Why am I doing this?
Well, for one, being mixed race is very difficult, especially when you’re younger and have no real resources. The self-hatred can be very difficult to manage, especially if your parents are complicit in white supremacy. They may be even without knowing it. Sex is very much about power in our society. The fact that some 40% of Asian women demand to marry white men is indicative of the fact that being Asian must be…. undesirable.
Secondly, something doesn’t really sit right with me, when a person marries on the principle of race. If a woman seeks out a white man – and only a white man – like my mother sought out my father, tall, blue eyed and white, I think that needs to be addressed, especially because it means that I myself have to bear the brunt of the political implications of this.

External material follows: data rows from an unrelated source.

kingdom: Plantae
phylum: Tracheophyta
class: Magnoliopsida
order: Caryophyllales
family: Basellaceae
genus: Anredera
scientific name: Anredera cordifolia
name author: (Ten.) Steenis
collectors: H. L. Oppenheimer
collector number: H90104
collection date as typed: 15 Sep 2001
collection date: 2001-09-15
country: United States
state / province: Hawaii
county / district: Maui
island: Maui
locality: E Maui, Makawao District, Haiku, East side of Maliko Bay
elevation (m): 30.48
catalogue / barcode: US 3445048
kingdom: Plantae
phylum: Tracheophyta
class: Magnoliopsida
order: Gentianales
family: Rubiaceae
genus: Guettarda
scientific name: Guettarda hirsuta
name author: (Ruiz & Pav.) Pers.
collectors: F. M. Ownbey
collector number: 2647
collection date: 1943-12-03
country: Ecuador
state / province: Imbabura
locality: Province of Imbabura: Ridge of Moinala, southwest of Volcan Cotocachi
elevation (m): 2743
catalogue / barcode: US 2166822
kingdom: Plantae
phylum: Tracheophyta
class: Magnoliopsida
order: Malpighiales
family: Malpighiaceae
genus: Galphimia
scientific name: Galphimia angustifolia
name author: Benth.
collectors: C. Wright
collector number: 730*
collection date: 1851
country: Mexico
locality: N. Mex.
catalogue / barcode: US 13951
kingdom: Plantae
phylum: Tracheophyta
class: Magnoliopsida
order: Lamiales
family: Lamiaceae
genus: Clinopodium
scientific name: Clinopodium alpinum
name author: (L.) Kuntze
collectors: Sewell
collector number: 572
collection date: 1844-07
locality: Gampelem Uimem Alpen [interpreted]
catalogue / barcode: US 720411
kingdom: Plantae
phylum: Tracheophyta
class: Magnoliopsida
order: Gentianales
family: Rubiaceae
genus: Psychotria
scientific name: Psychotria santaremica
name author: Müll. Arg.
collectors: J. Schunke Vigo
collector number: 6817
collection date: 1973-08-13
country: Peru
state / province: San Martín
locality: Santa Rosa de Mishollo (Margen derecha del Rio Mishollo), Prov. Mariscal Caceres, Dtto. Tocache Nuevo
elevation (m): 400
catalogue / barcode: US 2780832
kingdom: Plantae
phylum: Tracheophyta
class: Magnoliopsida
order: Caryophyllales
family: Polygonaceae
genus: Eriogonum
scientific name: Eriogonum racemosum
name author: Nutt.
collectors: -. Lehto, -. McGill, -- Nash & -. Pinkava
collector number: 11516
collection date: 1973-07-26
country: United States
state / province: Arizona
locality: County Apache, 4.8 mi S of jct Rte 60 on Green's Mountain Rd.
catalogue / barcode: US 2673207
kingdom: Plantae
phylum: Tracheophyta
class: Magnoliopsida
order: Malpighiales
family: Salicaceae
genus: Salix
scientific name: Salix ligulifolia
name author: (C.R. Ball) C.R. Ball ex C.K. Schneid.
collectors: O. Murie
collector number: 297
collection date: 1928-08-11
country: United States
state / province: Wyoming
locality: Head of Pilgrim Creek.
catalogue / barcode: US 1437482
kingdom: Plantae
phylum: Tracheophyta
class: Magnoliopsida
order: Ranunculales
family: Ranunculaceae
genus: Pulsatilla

I want to be comfortable with who I am. I was not, until I started writing here. I still remember going a decade trying to hide my heritage in order to be accepted. The reason for this was partly because Asian American women themselves seemed to create such a hostile, anti-Asian environment.
So, I’ve decided to spill the beans on my parents and I’m not going to stop.
Keep in mind I was born in the 80’s, during a time period where it was common for white men to be seen as “most desirable” for social and economic reasons.
Am I Against Race Mixing?
No. I in fact have been in mixed relationships with every race of woman. I have always thought it curious that mixed race relationships are so aligned in one direction. One would think that for true equality to be achieved there would have to be an equal number in both directions. I quickly learned, however, after I was disqualified for my race by none other than Asian women (whom I love very much) that things are not all good.
Why “Longing For Death”?
When I started writing, I essentially wanted to die. The blog was to be my suicide note. I simply was unable to deal with being mixed race, and Asian, in a society that is very anti-Asian, with nobody to help me. I’ve since moved on, but I don’t want to change the title as a memory to the kind of pain I underwent, so that I can help others understand why Eurasians or other mixed race people may seem strange to others.
Am I a Hypocrite?
How? By celebrating Asian men with White women? The pairing that is outnumbered by five to one, compared to White men and Asian women, and is largely reactionary to Asian women rejecting Asian men?
Since I was young I always knew I would marry an Asian woman. It was on realizing that many of them would rather have had a white man than even a Eurasian did I recognize that being Hapa is nothing but a paradox from whence this is no escape.